Here's hoping this great film will receive more recognition.
3 June 2003 | by Bobs-9See all my reviews

At long last, "The Queen of Spades" has appeared in a form worthy of its excellence. Anchor Bay's new DVD set includes a beautiful presentation of it, along with the 1945 anthology horror film "Dead of Night." I've read nothing but good things about "Dead of Night," but haven't gotten around to seeing it yet. To me, it's immaterial. I would pay three times as much for the "Queen of Spades" alone. Once seen, it's hard to forget.
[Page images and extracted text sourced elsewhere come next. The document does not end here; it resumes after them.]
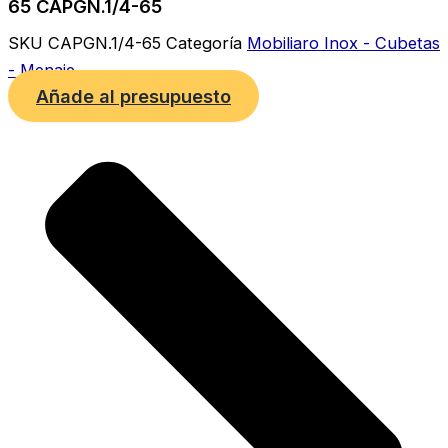
65 CAPGN.1/4-65
SKU
CAPGN.1/4-65
Categoría
Mobiliaro Inox - Cubetas
- Menaje
Añade al presupuesto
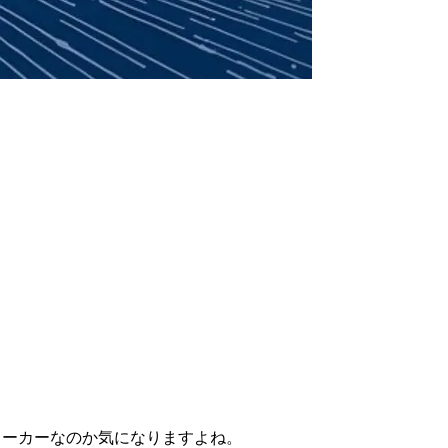
のメーカーなのか気になりますよね。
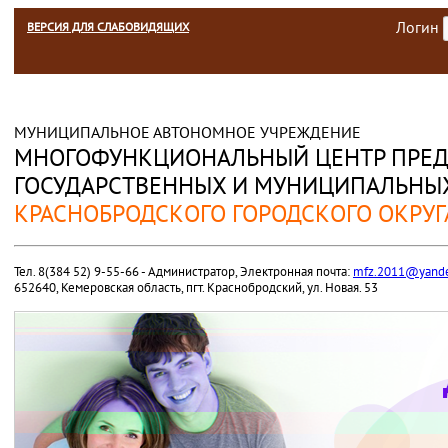
Логин
ВЕРСИЯ ДЛЯ СЛАБОВИДЯЩИХ
МУНИЦИПАЛЬНОЕ АВТОНОМНОЕ УЧРЕЖДЕНИЕ
МНОГОФУНКЦИОНАЛЬНЫЙ ЦЕНТР ПРЕД
ГОСУДАРСТВЕННЫХ И МУНИЦИПАЛЬНЫХ
КРАСНОБРОДСКОГО ГОРОДСКОГО ОКРУГ
Тел. 8(384 52) 9-55-66 - Администратор, Электронная почта:
mfz.2011@yande
652640, Кемеровская область, пгт. Краснобродский, ул. Новая. 53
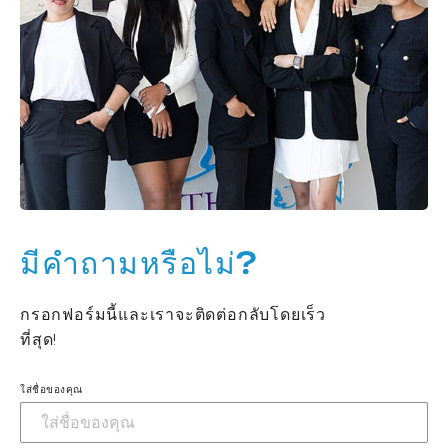
มีคำถามหรือไม่?
กรอกฟอร์มนี้และเราจะติดต่อกลับโดยเร็ว
ที่สุด!
ใส่ชื่อของคุณ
Anton Walbrook may have played more multi-dimensional characters in other films, but never with the same frightening intensity as in this one. The cast is uniformly excellent, but it's his performance as Hermann that really makes the film memorable. Hermann is a strange sort of cinematic hero with no redeeming characteristics whatsoever. His personality is dominated by four of the seven deadly sins: pride, envy, wrath, and greed. As for lust, he lusts only for power, money and influence, his declarations of love being completely false. Gluttony is not an issue, as he lives in poverty in order to horde what money he has. As for sloth, he exerts extraordinary effort into fulfilling his schemes, which are entirely self-serving. Sounds like a thoroughly unpleasant fellow. But Walbrook makes this brooding, scheming, petty, and utterly reprehensible nonentity with a Napoleon complex into a fascinating character study -- a real tour-de-force. The Vienna-born Walbrook (originally named Adolph Anton Wilhelm Wohlbrueck) exaggerates his Teutonic accent to Peter Lorre-like intensity, to great effect. It's this film that made him one of my all time favorite actors.

The look of this film is also extraordinary. Even in this pristine presentation, the cinematography is very dark and deeply shadowed. The shadowy look of the film, along with some oddly angular or distorted shots, is suggestive of expressionist style. The story is told very directly and the plot moved along efficiently, with no superfluous action, which adds to the unreal atmosphere of the piece. Everything associated with the story seems to take place in quick succession. In a city as huge as St. Petersburg, Hermann wanders from the spooky booksellers' shop directly to the old countess's house purely by chance. Every element of the story is essential, and executed with maximum effect and style. The funeral scene in particular is unforgettable.

What a pleasure to find that this terrific, but relatively obscure, film has finally gotten a DVD release, and looks better than I've ever seen it looking. Almost everyone who's commented on it cites the fact that it is little known, and maybe this new DVD will change that a bit.